*Document segment*
####################
I receive some very nice comments and invite you to add yours and to enjoy the remarks of others. Thank you.
*************************************
All photographs are copyrighted by me unless otherwise noted. Please contact me (vcwald at yahoo dot com) if you would like to use one or more of them.
Most images will enlarge if you click on them.
Can't help myself, Teddy kitty is so photogenic, and growing so fast now. The trick is in convincing him to stop moving for at least 1/125 of a second so the results are reasonably sharp.
We have a kitchenette/coffee room that has a huge bank of mail slots that no one ever pays much attention to (because we have a kind staffer who makes it her business to bring our mail to us at our desks), but sometimes professional journals do get delivered there. That means while waiting for lunch (nearly inevitably Lean Cuisine, in my case) to go 'round and 'round until cooked in the microwave, we can borrow very high quality material to read. In this scene, for your delectation: Social Psychology Quarterly, and what I found to be an exceptionally lively and transparent discussion in favor of universal health care by economist Jonathan Gruber. I recommend it for a good, enlightening read. You may not agree with his policy recommendations, but by the time you're done you'll have a far better grasp of the concepts and issues than you'll ever get from CNN or Fox News.
Still catching some great sights on the Web cams around the greater Yellowstone/Grand Teton area from the confines of my desk in Chicago. This one's pointed along the Henry's Fork of the Snake River near Island Park, Idaho (Thanks, Kennewicksheri!!).
Got swans today!
I don't know what kind they are: could be trumpeters, could be tundras, the images aren't quite clear enough. Let's hope I see them again on a clear, sunny day.
Click on the Web cam capture to get a good look at them, there's a whole flock. Or bevy. Not a wedge, though, at least not in this shot.
Bozeman touchdown:
12 days, 15 hours, 36 minutes and 49 seconds as of this post.
I won't get near Island Park this time (though I love that area, a little to the west of Yellowstone), this time it's all about the Northern Range, with a day-trip by snow coach to the Grand Canyon of the Yellowstone, where I've never been in winter.
I’ve been at the University of Chicago so long that I don’t give much thought to the John D. Rockefeller, Sr., behind the eponymous Chapel, pictured below (taken on December 29, the last bright sunny day this winter…) The great paterfamilias may have been a robber baron (indeed, see Troutbirder’s comment) but he also founded what was to become one of the great institutions of higher learning in America.His son, John D. Jr., will live on in my memory for, if nothing else, his extraordinary leadership and contributions of land and money to the founding and (not uncontroversial) expansion of Grand Teton National Park, which I so cherish. The highway connecting Yellowstone’s south gate and Grand Teton is named for him.
####################
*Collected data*
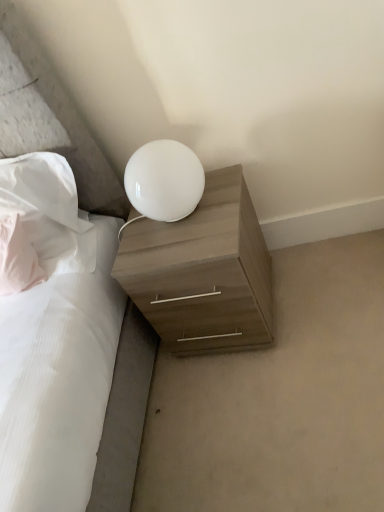
Find the location of a particular element. This screenshot has width=384, height=512. vacant area that is situated to the right of light wood/texture nightstand at lower right is located at coordinates (316, 286).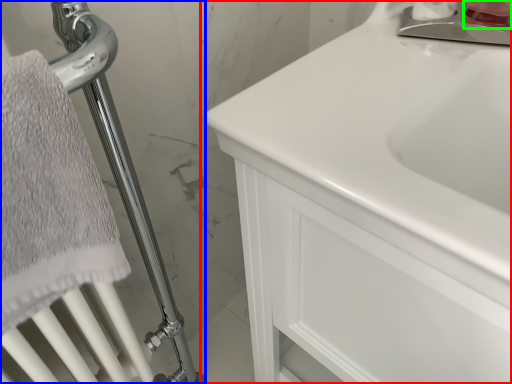
Question: Which object is the farthest from bathroom cabinet (highlighted by a red box)? Choose among these: shower (highlighted by a blue box) or toiletry (highlighted by a green box).

Choices:
 (A) shower
 (B) toiletry

Answer: (B)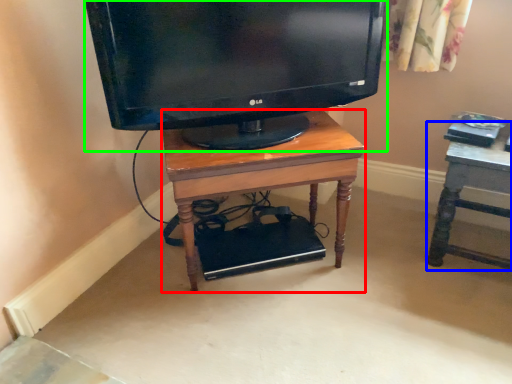
Question: Estimate the real-world distances between objects in this image. Which object is closer to desk (highlighted by a red box), furniture (highlighted by a blue box) or television (highlighted by a green box)?

Choices:
 (A) furniture
 (B) television

Answer: (B)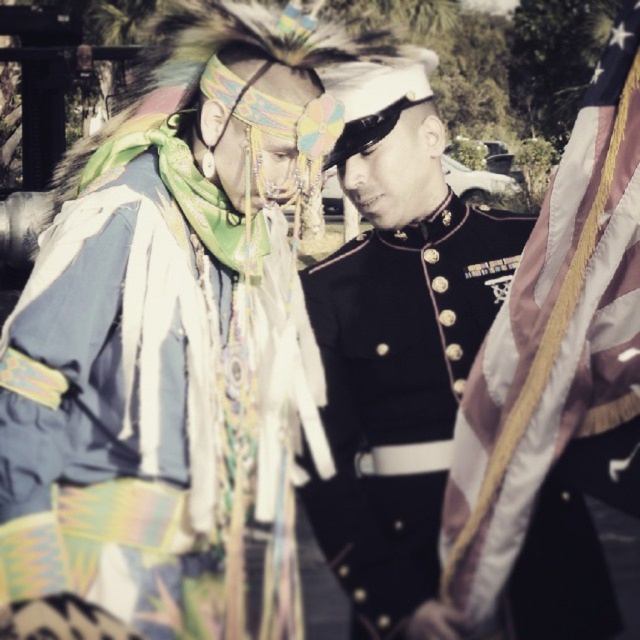
Is textured fabric headdress at upper left shorter than silky satin flag at right?

No.

Is point (150, 406) farther from viewer compared to point (518, 412)?

That is True.

Where is `textured fabric headdress at upper left`? The height and width of the screenshot is (640, 640). textured fabric headdress at upper left is located at coordinates (173, 340).

Does black polished uniform at center have a lesser height compared to silky satin flag at right?

Correct, black polished uniform at center is not as tall as silky satin flag at right.

Is black polished uniform at center to the right of silky satin flag at right from the viewer's perspective?

No, black polished uniform at center is not to the right of silky satin flag at right.

The width and height of the screenshot is (640, 640). What do you see at coordinates (397, 392) in the screenshot?
I see `black polished uniform at center` at bounding box center [397, 392].

Find the location of a particular element. The height and width of the screenshot is (640, 640). black polished uniform at center is located at coordinates (397, 392).

Is textured fabric headdress at upper left taller than black polished uniform at center?

Indeed, textured fabric headdress at upper left has a greater height compared to black polished uniform at center.

What do you see at coordinates (173, 340) in the screenshot?
I see `textured fabric headdress at upper left` at bounding box center [173, 340].

This screenshot has width=640, height=640. Find the location of `textured fabric headdress at upper left`. textured fabric headdress at upper left is located at coordinates (173, 340).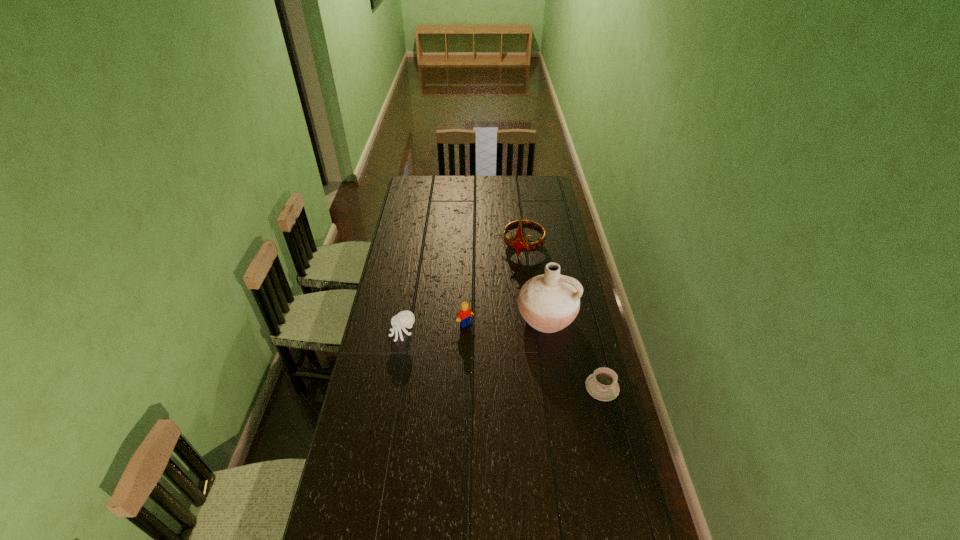
At what (x,y) coordinates should I click in order to perform the action: click on blank area located 0.090m on the handle side of the nearest object. Please return your answer as a coordinate pair (x, y). Looking at the image, I should click on (562, 387).

Where is `vacant area situated on the face of the Lego`? The image size is (960, 540). vacant area situated on the face of the Lego is located at coordinates (478, 337).

Locate an element on the screen. This screenshot has width=960, height=540. vacant region located on the face of the Lego is located at coordinates (504, 367).

Image resolution: width=960 pixels, height=540 pixels. I want to click on vacant area situated 0.350m on the face of the Lego, so click(521, 386).

Identify the location of blank space located 0.090m on the front-facing side of the tiara. (513, 271).

The width and height of the screenshot is (960, 540). I want to click on blank area located on the front-facing side of the tiara, so click(x=501, y=296).

I want to click on vacant space located on the front-facing side of the tiara, so click(512, 273).

Where is `free space located 0.050m to pour from the handle of the pottery`? This screenshot has height=540, width=960. free space located 0.050m to pour from the handle of the pottery is located at coordinates (530, 347).

Find the location of a particular element. This screenshot has width=960, height=540. vacant space located to pour from the handle of the pottery is located at coordinates (528, 350).

At what (x,y) coordinates should I click in order to perform the action: click on free space located to pour from the handle of the pottery. Please return your answer as a coordinate pair (x, y). Looking at the image, I should click on (495, 409).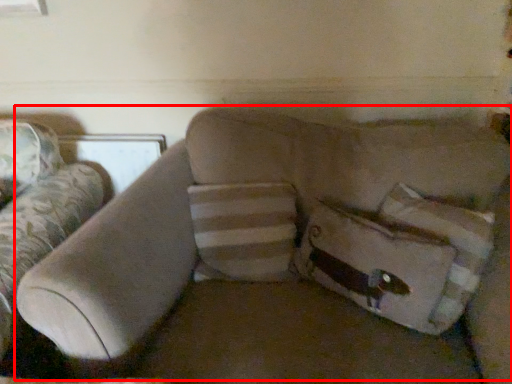
Question: Observing the image, what is the correct spatial positioning of couch (annotated by the red box) in reference to pillow?

Choices:
 (A) left
 (B) right

Answer: (A)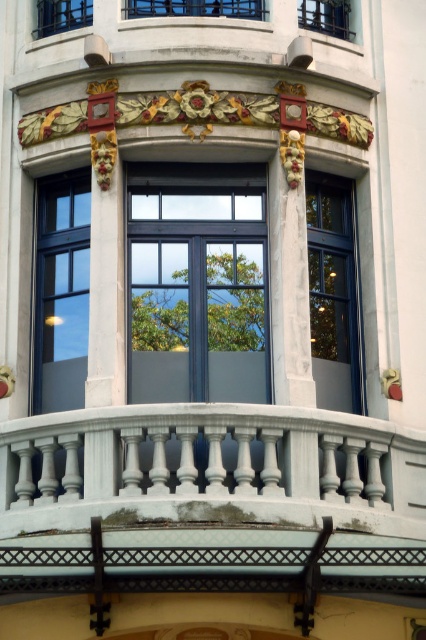
In the scene shown: You are a window installer standing on the balcony below the clear glass window at upper center. You need to reach the window to clean it. The safety harness you have can extend up to 60 meters. Is your harness long enough to reach the window?

The clear glass window at upper center is 68.19 meters away from the balcony. Since the safety harness can only extend up to 60 meters, it is not long enough to reach the window safely.

You are an architect designing a new building and want to ensure that the white stone balustrade at center and the matte black window at upper left are proportionate. Based on the image, which object is larger in size?

The white stone balustrade at center is larger in size compared to the matte black window at upper left according to the description.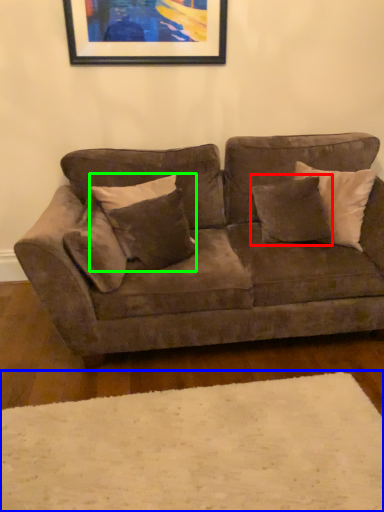
Question: Which is farther away from pillow (highlighted by a red box)? plain (highlighted by a blue box) or pillow (highlighted by a green box)?

Choices:
 (A) plain
 (B) pillow

Answer: (A)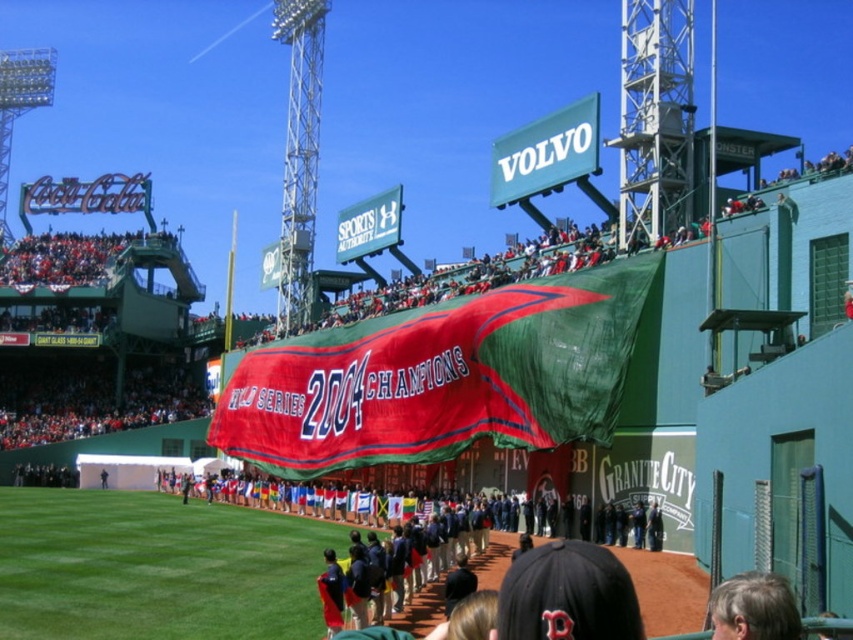
Question: Does red fabric banner at center appear on the left side of gray hair at lower right?

Choices:
 (A) yes
 (B) no

Answer: (A)

Question: Can you confirm if red fabric banner at center is positioned to the right of gray hair at lower right?

Choices:
 (A) yes
 (B) no

Answer: (B)

Question: In this image, where is red fabric banner at center located relative to gray hair at lower right?

Choices:
 (A) below
 (B) above

Answer: (B)

Question: Among these points, which one is nearest to the camera?

Choices:
 (A) tap(786, 636)
 (B) tap(486, 403)

Answer: (A)

Question: Which object appears closest to the camera in this image?

Choices:
 (A) red fabric banner at center
 (B) gray hair at lower right

Answer: (B)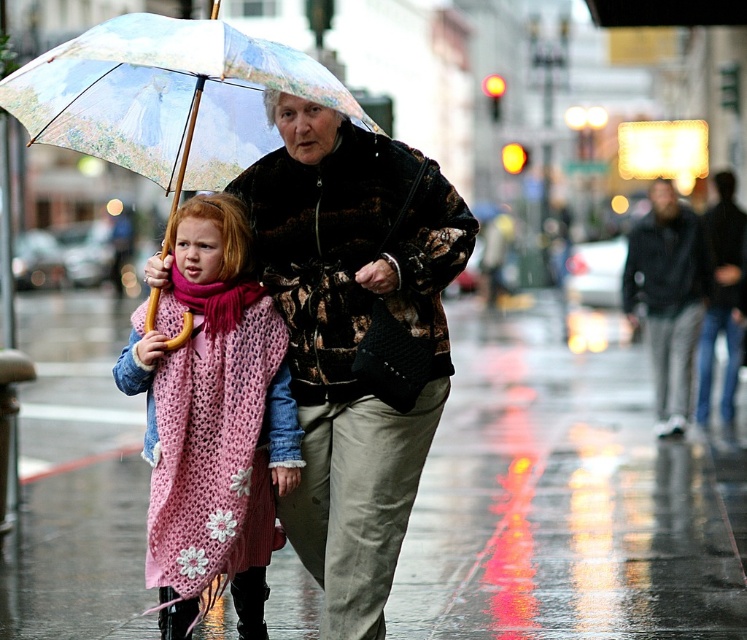
You are a pedestrian trying to cross the street while avoiding puddles. If you walk between the pink knitted scarf at lower left and the dark gray jeans at right, will you step into a puddle?

The pink knitted scarf at lower left is in front of dark gray jeans at right, meaning there is no space between them for a puddle. Therefore, you won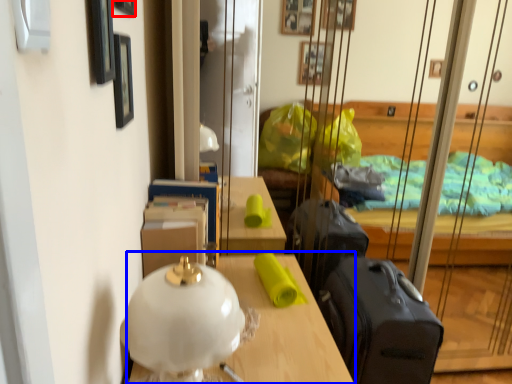
Question: Which of the following is the closest to the observer, picture frame (highlighted by a red box) or table (highlighted by a blue box)?

Choices:
 (A) picture frame
 (B) table

Answer: (A)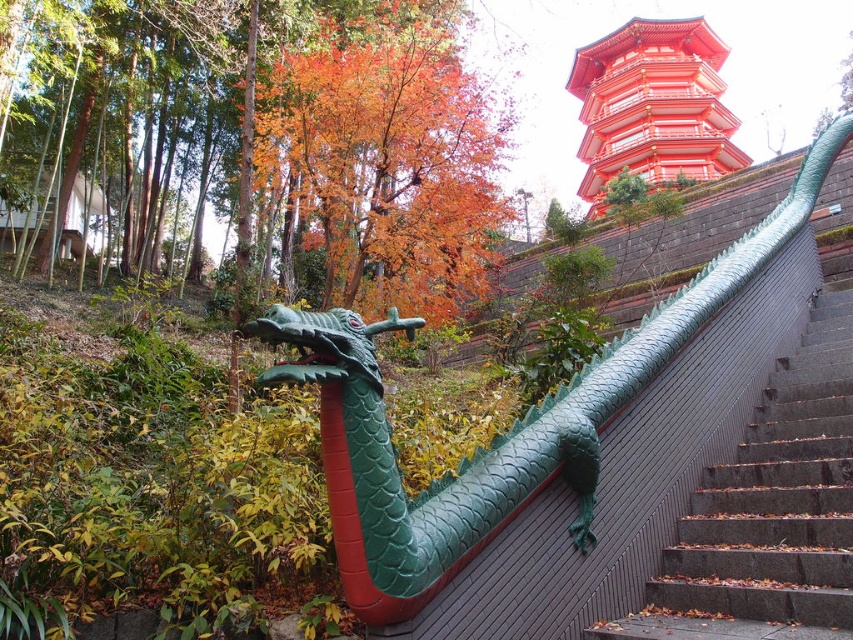
Question: Where is green matte dragon at center located in relation to shiny lacquered pagoda at upper right in the image?

Choices:
 (A) right
 (B) left

Answer: (B)

Question: Can you confirm if green scaly dragon at upper center is positioned above shiny lacquered pagoda at upper right?

Choices:
 (A) no
 (B) yes

Answer: (A)

Question: Which point appears closest to the camera in this image?

Choices:
 (A) (743, 449)
 (B) (689, 157)
 (C) (444, 566)
 (D) (387, 435)

Answer: (C)

Question: Which point appears farthest from the camera in this image?

Choices:
 (A) (683, 92)
 (B) (422, 522)
 (C) (815, 486)

Answer: (A)

Question: Which of the following is the closest to the observer?

Choices:
 (A) green scaly dragon at upper center
 (B) gray concrete stairs at lower right

Answer: (B)

Question: Does green scaly dragon at upper center have a larger size compared to gray concrete stairs at lower right?

Choices:
 (A) yes
 (B) no

Answer: (B)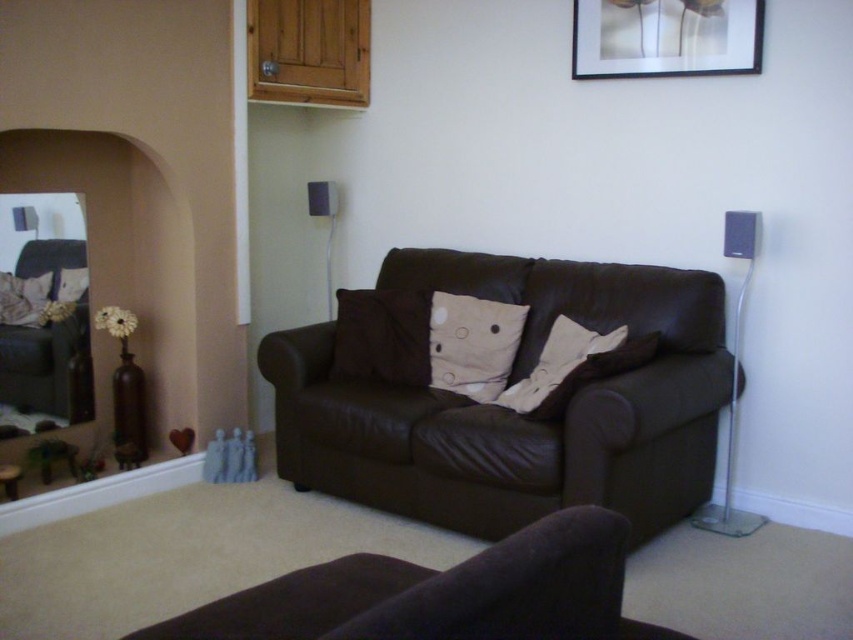
You are standing in the living room and want to place a new side table next to the brown leather couch at center. According to the coordinates provided, where should you place the side table in relation to the couch?

The brown leather couch at center is located at coordinates point (511, 410). To place the side table next to it, position it adjacent to these coordinates, ensuring it aligns with the couch.

You are standing in the living room and want to place a small table between the two points, point (701, 68) and point (428, 360). Which point should the table be closer to if you want it to be near the fireplace?

The table should be placed closer to point (701, 68) because it is closer to the viewer, which is near the fireplace.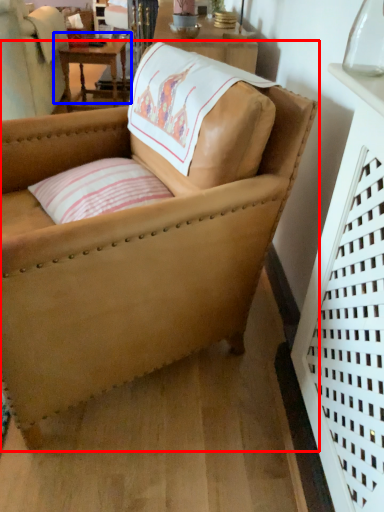
Question: Which of the following is the closest to the observer, chair (highlighted by a red box) or table (highlighted by a blue box)?

Choices:
 (A) chair
 (B) table

Answer: (A)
####################
*Requirement*
Decide whether each statement agrees with the blog post, answering yes or no and quoting the words from it that settle the matter: (a) the Web cam is aimed along the Henry's Fork of the Snake River near Island Park, Idaho; (b) the swans were identified as trumpeters; (c) the picture of the Chapel was taken on December 29. None of the rows is needed here.

*Problem solution*
(a) Yes: "This one's pointed along the Henry's Fork of the Snake River near Island Park, Idaho"
(b) No: "I don't know what kind they are: could be trumpeters, could be tundras, the images aren't quite clear enough."
(c) Yes: "taken on December 29, the last bright sunny day this winter…"